***** SELECTED TEXT *****

My little female GSD, Cyra would freeze and point just like a pointer -- problem is-- she would then proceed to the next phase of the hunt sequence - which is the chase. [had to fix that]


----------



## doggiedad (Dec 2, 2007)

if i wanted my dog to hunt birds i would have him
trained by someone that trains hunting dogs. with
the proper training i think your dog will hunt with the 
best of them.


----------



## NancyJ (Jun 15, 2003)

I bet the hardest thing would be the soft mouth. My dogs always like to CRUSH and squeeze whatever they are carrying.


----------



## phgsd (Jun 6, 2004)

There was an article not too long ago (maybe 6 months?) online about a guy who successfully hunted ducks with his GSD - I think the dog was black, not that it matters! But I can't seem to find it


----------



## ladylaw203 (May 18, 2001)

GUN DOG SUPPLY: Hunting Dog Training Collars & Supplies for Retrievers & Bird Dogs. plenty of DVDs for training. I hunt test my goldens and labs. This is where I buy equipment


----------



## Mikelia (Aug 29, 2012)

I plan to train my next pup to retrieve birds, I see no reason why they can't learn it, and be better than a lab (my boyfriend has wanted a lab all his life lol). Gsds typically love to retrieve, have amazing scent capabilities, very good watching and taking direction skills, are good swimmers and can handle cold weather. What's more to want in a bird dog? Except the soft mouth, hence why you should start with a pup.

***** DATA BLOCK *****

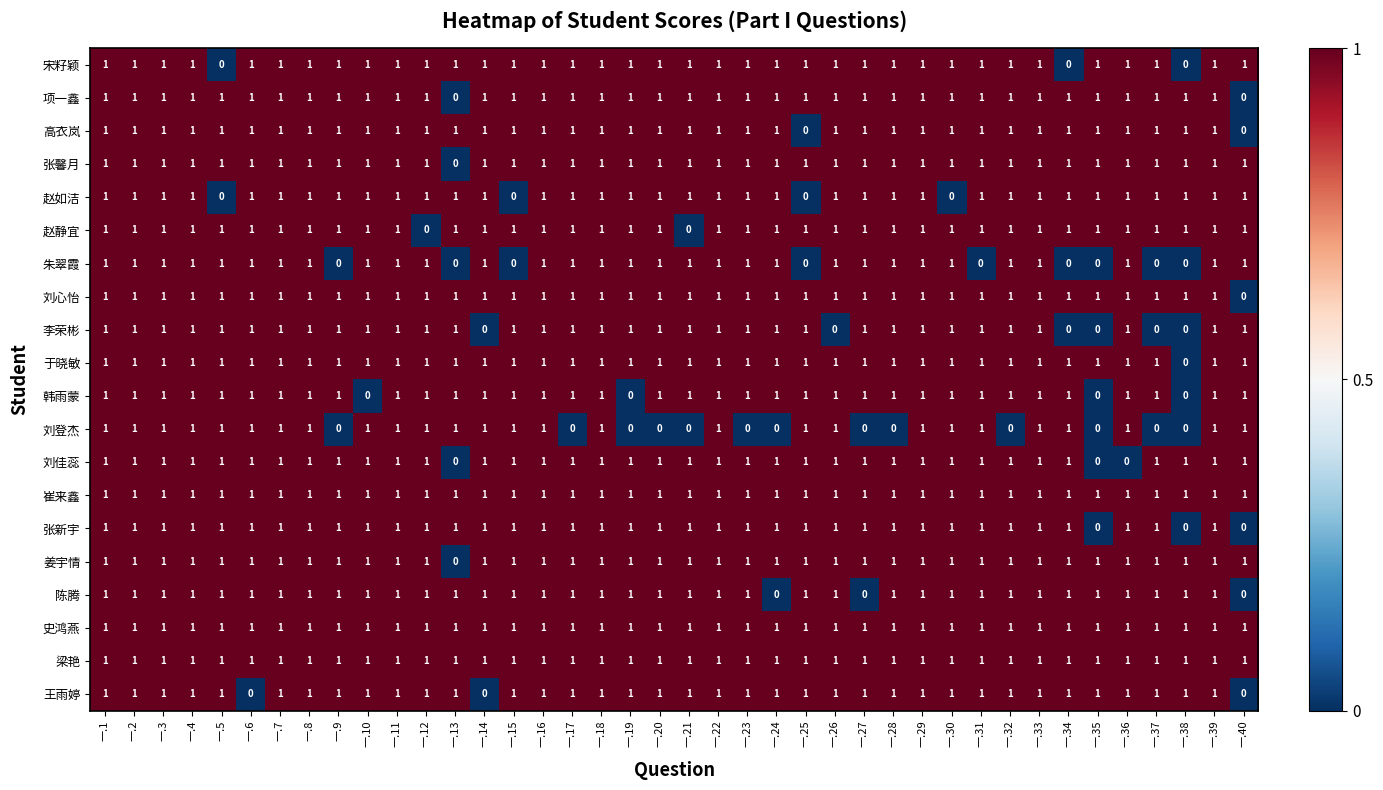

What is the sum of all 刘心怡 values?

39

*****

▶ APPLY WHAT YOU READ
• A. Do the following statements agree with the forum thread on hunting with German shepherds? For each, answer yes or no and quote the words of the thread that decide it. (i) NancyJ's dogs tend to crush what they carry. (ii) phgsd located the article about the German shepherd that hunted ducks. (iii) ladylaw203 runs hunt tests with goldens and labs.
• B. Rewrite the stretch of the forum thread on hunting with German shepherds from "My little female" through "best of them.", putting "setter" in place of "pointer".
The material above is separate from the forum thread on hunting with German shepherds.

▶ LIST OF SOLUTIONS
• A.
(i) Yes: "My dogs always like to CRUSH and squeeze whatever they are carrying."
(ii) No: "But I can't seem to find it"
(iii) Yes: "I hunt test my goldens and labs."

• B.
My little female GSD, Cyra would freeze and point just like a setter -- problem is-- she would then proceed to the next phase of the hunt sequence - which is the chase. [had to fix that]


----------



## doggiedad (Dec 2, 2007)

if i wanted my dog to hunt birds i would have him
trained by someone that trains hunting dogs. with
the proper training i think your dog will hunt with the 
best of them.